What you will do. From the first line to the last, print the data exactly.

[Records from a data source]
┏━━

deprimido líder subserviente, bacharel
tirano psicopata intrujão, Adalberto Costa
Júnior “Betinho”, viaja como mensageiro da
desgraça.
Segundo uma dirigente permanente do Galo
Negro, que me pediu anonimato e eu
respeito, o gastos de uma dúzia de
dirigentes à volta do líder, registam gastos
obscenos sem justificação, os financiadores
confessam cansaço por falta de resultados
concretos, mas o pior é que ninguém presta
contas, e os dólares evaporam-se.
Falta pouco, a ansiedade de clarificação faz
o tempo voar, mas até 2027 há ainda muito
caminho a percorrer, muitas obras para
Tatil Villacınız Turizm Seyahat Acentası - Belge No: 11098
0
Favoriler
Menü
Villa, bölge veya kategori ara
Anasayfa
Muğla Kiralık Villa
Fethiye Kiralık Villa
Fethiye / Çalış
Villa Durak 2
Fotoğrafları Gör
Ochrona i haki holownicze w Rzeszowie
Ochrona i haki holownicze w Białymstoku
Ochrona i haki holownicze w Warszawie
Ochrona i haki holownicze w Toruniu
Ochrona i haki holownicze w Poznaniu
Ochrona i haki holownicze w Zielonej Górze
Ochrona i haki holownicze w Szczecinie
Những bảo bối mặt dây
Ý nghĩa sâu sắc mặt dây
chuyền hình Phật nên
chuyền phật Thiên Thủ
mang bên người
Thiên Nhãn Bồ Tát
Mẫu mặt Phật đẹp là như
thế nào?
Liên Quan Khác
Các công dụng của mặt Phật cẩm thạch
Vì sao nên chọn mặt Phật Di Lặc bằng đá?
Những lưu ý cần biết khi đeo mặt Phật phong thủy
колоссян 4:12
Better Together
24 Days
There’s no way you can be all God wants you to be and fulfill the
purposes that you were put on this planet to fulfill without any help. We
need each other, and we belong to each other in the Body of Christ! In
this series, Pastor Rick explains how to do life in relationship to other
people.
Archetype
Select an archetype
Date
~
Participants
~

┗━━

Answer for this exercise.
deprimido líder subserviente, bacharel
tirano psicopata intrujão, Adalberto Costa
Júnior “Betinho”, viaja como mensageiro da
desgraça.
Segundo uma dirigente permanente do Galo
Negro, que me pediu anonimato e eu
respeito, o gastos de uma dúzia de
dirigentes à volta do líder, registam gastos
obscenos sem justificação, os financiadores
confessam cansaço por falta de resultados
concretos, mas o pior é que ninguém presta
contas, e os dólares evaporam-se.
Falta pouco, a ansiedade de clarificação faz
o tempo voar, mas até 2027 há ainda muito
caminho a percorrer, muitas obras para
Tatil Villacınız Turizm Seyahat Acentası - Belge No: 11098
0
Favoriler
Menü
Villa, bölge veya kategori ara
Anasayfa
Muğla Kiralık Villa
Fethiye Kiralık Villa
Fethiye / Çalış
Villa Durak 2
Fotoğrafları Gör
Ochrona i haki holownicze w Rzeszowie
Ochrona i haki holownicze w Białymstoku
Ochrona i haki holownicze w Warszawie
Ochrona i haki holownicze w Toruniu
Ochrona i haki holownicze w Poznaniu
Ochrona i haki holownicze w Zielonej Górze
Ochrona i haki holownicze w Szczecinie
Những bảo bối mặt dây
Ý nghĩa sâu sắc mặt dây
chuyền hình Phật nên
chuyền phật Thiên Thủ
mang bên người
Thiên Nhãn Bồ Tát
Mẫu mặt Phật đẹp là như
thế nào?
Liên Quan Khác
Các công dụng của mặt Phật cẩm thạch
Vì sao nên chọn mặt Phật Di Lặc bằng đá?
Những lưu ý cần biết khi đeo mặt Phật phong thủy
колоссян 4:12
Better Together
24 Days
There’s no way you can be all God wants you to be and fulfill the
purposes that you were put on this planet to fulfill without any help. We
need each other, and we belong to each other in the Body of Christ! In
this series, Pastor Rick explains how to do life in relationship to other
people.
Archetype
Select an archetype
Date
~
Participants
~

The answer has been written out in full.